## [Problem to work on]
Take the data below and copy exactly the lines starting at the one with "되었고, 두 번의 풀 코스 경고만 있었을 뿐이었다. 이런 상황" and finishing at the one with "08/02/2026 16:56", both included.

Extracted page text data
++++++++++

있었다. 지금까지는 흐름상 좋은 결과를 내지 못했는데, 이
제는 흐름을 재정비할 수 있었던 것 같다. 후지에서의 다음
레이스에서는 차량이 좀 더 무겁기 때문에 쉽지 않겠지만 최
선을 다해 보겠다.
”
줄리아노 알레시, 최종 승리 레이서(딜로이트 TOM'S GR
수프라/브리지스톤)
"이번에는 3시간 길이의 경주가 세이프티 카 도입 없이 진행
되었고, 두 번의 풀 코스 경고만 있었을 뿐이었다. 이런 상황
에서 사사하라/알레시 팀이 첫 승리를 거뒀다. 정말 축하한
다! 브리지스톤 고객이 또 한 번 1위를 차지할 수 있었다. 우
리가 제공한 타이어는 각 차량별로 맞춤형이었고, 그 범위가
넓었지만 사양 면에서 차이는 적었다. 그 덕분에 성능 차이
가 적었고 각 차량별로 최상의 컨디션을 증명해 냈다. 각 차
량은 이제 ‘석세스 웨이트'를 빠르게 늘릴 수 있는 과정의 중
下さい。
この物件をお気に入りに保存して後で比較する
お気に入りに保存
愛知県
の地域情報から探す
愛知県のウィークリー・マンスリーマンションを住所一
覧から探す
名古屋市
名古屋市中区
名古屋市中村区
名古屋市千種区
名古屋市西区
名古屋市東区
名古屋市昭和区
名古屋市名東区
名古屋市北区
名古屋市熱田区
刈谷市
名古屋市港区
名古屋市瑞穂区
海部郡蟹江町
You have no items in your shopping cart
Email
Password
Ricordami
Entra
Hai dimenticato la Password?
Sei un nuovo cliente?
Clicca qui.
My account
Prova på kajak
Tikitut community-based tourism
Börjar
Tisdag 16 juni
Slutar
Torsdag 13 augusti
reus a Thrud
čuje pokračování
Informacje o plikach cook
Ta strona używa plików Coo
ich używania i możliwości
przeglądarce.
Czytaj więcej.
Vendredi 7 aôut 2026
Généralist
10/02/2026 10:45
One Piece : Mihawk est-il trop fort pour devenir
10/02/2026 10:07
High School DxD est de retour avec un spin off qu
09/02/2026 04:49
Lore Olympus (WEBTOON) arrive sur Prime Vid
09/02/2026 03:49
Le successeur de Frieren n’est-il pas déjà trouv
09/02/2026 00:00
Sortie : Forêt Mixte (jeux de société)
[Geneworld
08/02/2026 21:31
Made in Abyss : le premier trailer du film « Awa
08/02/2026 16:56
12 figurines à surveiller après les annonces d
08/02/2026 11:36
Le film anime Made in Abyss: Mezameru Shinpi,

++++++++++

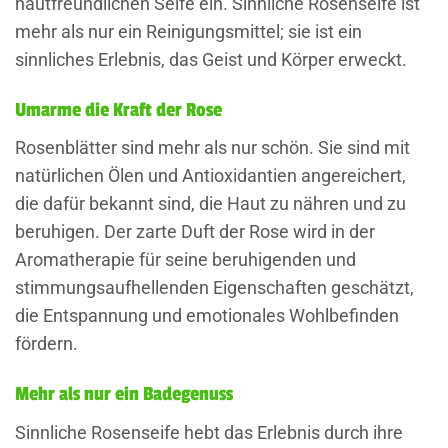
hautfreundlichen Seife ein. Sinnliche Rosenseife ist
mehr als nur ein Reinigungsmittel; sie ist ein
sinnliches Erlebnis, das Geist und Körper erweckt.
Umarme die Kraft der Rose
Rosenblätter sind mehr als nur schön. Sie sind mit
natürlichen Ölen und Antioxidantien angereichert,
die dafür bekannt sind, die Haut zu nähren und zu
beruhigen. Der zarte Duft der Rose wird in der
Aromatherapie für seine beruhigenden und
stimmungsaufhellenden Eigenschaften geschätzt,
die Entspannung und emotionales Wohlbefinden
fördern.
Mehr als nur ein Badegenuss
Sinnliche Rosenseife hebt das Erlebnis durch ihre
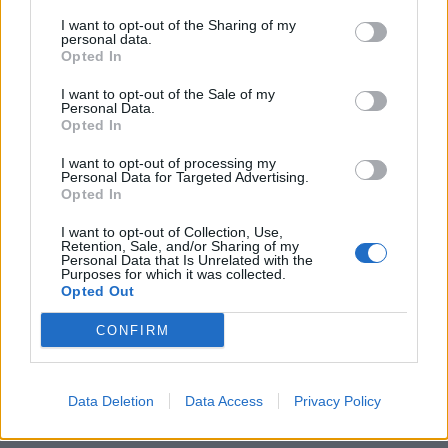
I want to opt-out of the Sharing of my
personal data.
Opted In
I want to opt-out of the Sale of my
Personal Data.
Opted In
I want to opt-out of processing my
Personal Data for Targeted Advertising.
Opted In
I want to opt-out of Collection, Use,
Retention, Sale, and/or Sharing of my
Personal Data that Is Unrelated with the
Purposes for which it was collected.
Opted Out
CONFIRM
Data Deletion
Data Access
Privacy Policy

++++++++++

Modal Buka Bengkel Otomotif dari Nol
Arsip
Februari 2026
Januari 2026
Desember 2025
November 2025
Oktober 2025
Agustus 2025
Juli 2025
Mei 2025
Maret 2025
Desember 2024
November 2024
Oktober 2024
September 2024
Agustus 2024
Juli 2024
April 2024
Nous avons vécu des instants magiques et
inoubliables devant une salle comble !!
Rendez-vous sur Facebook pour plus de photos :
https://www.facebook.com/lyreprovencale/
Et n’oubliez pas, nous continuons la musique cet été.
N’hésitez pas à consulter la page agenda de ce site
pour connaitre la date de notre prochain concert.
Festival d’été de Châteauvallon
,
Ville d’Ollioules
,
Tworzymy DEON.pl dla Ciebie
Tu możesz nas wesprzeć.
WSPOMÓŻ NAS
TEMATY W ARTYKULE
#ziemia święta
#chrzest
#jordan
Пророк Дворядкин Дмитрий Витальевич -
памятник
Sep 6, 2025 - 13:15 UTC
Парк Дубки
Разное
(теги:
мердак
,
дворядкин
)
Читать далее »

++++++++++

## [Final answer]
되었고, 두 번의 풀 코스 경고만 있었을 뿐이었다. 이런 상황
에서 사사하라/알레시 팀이 첫 승리를 거뒀다. 정말 축하한
다! 브리지스톤 고객이 또 한 번 1위를 차지할 수 있었다. 우
리가 제공한 타이어는 각 차량별로 맞춤형이었고, 그 범위가
넓었지만 사양 면에서 차이는 적었다. 그 덕분에 성능 차이
가 적었고 각 차량별로 최상의 컨디션을 증명해 냈다. 각 차
량은 이제 ‘석세스 웨이트'를 빠르게 늘릴 수 있는 과정의 중
下さい。
この物件をお気に入りに保存して後で比較する
お気に入りに保存
愛知県
の地域情報から探す
愛知県のウィークリー・マンスリーマンションを住所一
覧から探す
名古屋市
名古屋市中区
名古屋市中村区
名古屋市千種区
名古屋市西区
名古屋市東区
名古屋市昭和区
名古屋市名東区
名古屋市北区
名古屋市熱田区
刈谷市
名古屋市港区
名古屋市瑞穂区
海部郡蟹江町
You have no items in your shopping cart
Email
Password
Ricordami
Entra
Hai dimenticato la Password?
Sei un nuovo cliente?
Clicca qui.
My account
Prova på kajak
Tikitut community-based tourism
Börjar
Tisdag 16 juni
Slutar
Torsdag 13 augusti
reus a Thrud
čuje pokračování
Informacje o plikach cook
Ta strona używa plików Coo
ich używania i możliwości
przeglądarce.
Czytaj więcej.
Vendredi 7 aôut 2026
Généralist
10/02/2026 10:45
One Piece : Mihawk est-il trop fort pour devenir
10/02/2026 10:07
High School DxD est de retour avec un spin off qu
09/02/2026 04:49
Lore Olympus (WEBTOON) arrive sur Prime Vid
09/02/2026 03:49
Le successeur de Frieren n’est-il pas déjà trouv
09/02/2026 00:00
Sortie : Forêt Mixte (jeux de société)
[Geneworld
08/02/2026 21:31
Made in Abyss : le premier trailer du film « Awa
08/02/2026 16:56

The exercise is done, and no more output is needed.